Sur le plateau de Tech & Co Business (BFM Business, 5 mai 2026, segment "Le débat", 17 minutes), Rémi Jacquet (DG Cast Software France, fondateur en 2023 d'un think tank d'une centaine de DSI partenaire Cigref/Epita) et Didier Girard (CTO et DG de SFEIR, ESN française de 1 000 personnes) confrontent leurs lectures sur l'avenir du métier de développeur à l'ère des agents IA.

Girard frappe d'entrée : "écrire du code est devenu un anti-pattern". L'IA produit aujourd'hui du code de meilleure qualité que la plupart des ingénieurs et est "2 à 10 fois plus efficace""c'est la réalité, il faut l'accepter". Mais le métier ne disparaît pas : "on délègue à l'IA l'analyse et le raisonnement, la décision reste humaine." Jacquet complète : le développeur devient chef d'orchestre / manager d'agents / juge de paix, dialoguant directement avec le business et prenant l'entière responsabilité d'une application.
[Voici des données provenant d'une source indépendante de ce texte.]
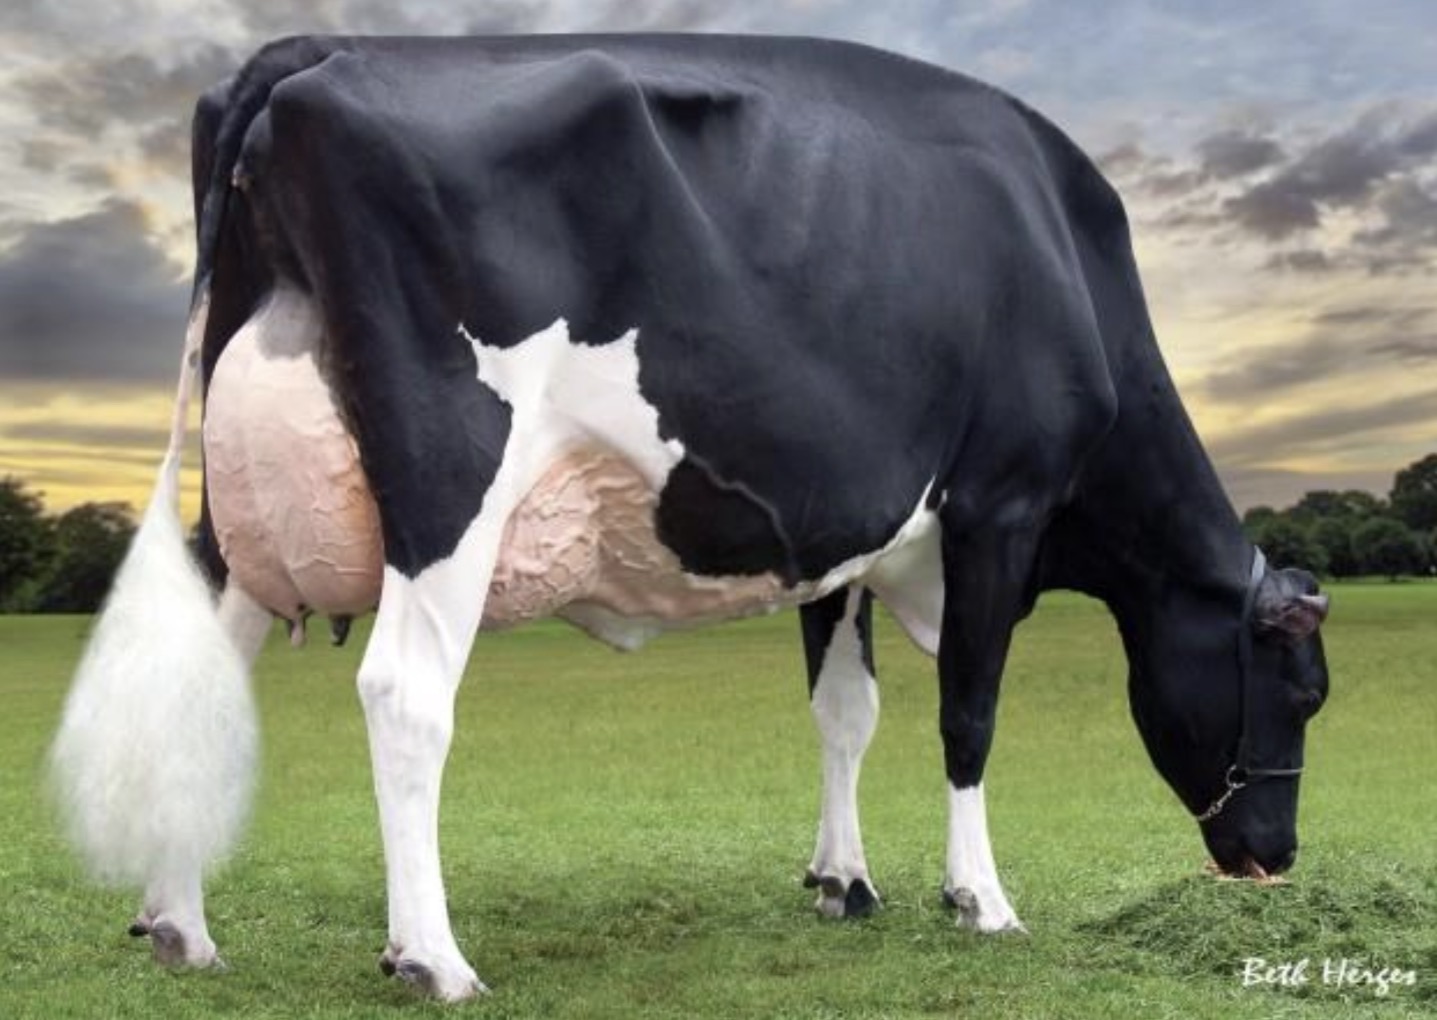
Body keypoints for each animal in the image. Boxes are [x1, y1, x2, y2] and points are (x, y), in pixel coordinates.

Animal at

Les sprints Scrum de 14 jours laissent place à des bolts d'une heure à une demi-journée. La Pizza Team d'Amazon (8-10 personnes) ne tient plus : "si on se met à 10 pour vider un lave-vaisselle, on n'ira pas plus vite" — il faut segmenter les équipes. SFEIR revendique "1 000 personnes pour une capacité de production de 10 000". Émerge un nouveau métier — le product engineer —, mesuré non plus en lignes de code mais en valeur créée.

Côté risques, Jacquet pose un avertissement contre-intuitif : "plus l'IA devient forte, plus on baisse la garde — plus il y a de risques." Cast se positionne sur le harness engineering : analyse déterministe structurée pour canaliser l'IA probabiliste et contrôler le code produit (cohérence architecturale, garde-fous). Pivot historique annoncé : prompt engineering (2024) → context engineering (2025) → harness engineering (2026), aligné sur la tribune de Sylvain Duranton (BCG X) parue le jour même dans Les Échos ("un agent = un LLM + des harnesses") — explicitement "techno-française".

Côté RH, le token devient le fuel de la valeur : NVIDIA verserait des primes en tokens, "un développeur qui ne consomme pas de tokens, c'est un chauffeur de taxi sans essence — crée-t-il vraiment de la valeur ?" La durée de vie d'une compétence chute de 10 ans à 1 an, les fiches de poste basées compétences vacillent, les DRH deviennent pivots de la transformation, et un nouveau groupe du think tank travaille sur la "remise à plat complète du SDLC". Boutade-thèse de Jacquet : "il est peut-être plus facile de créer une nouvelle DSI déjà AI-agent-based que de transformer une DSI existante."

Aux juniors enfin : "il y a des postes à prendre — à condition de devenir chef d'orchestre et de maîtriser les fondamentaux d'architecture logicielle." Girard conclut : "le code est la partition — il faut maîtriser la symphonie."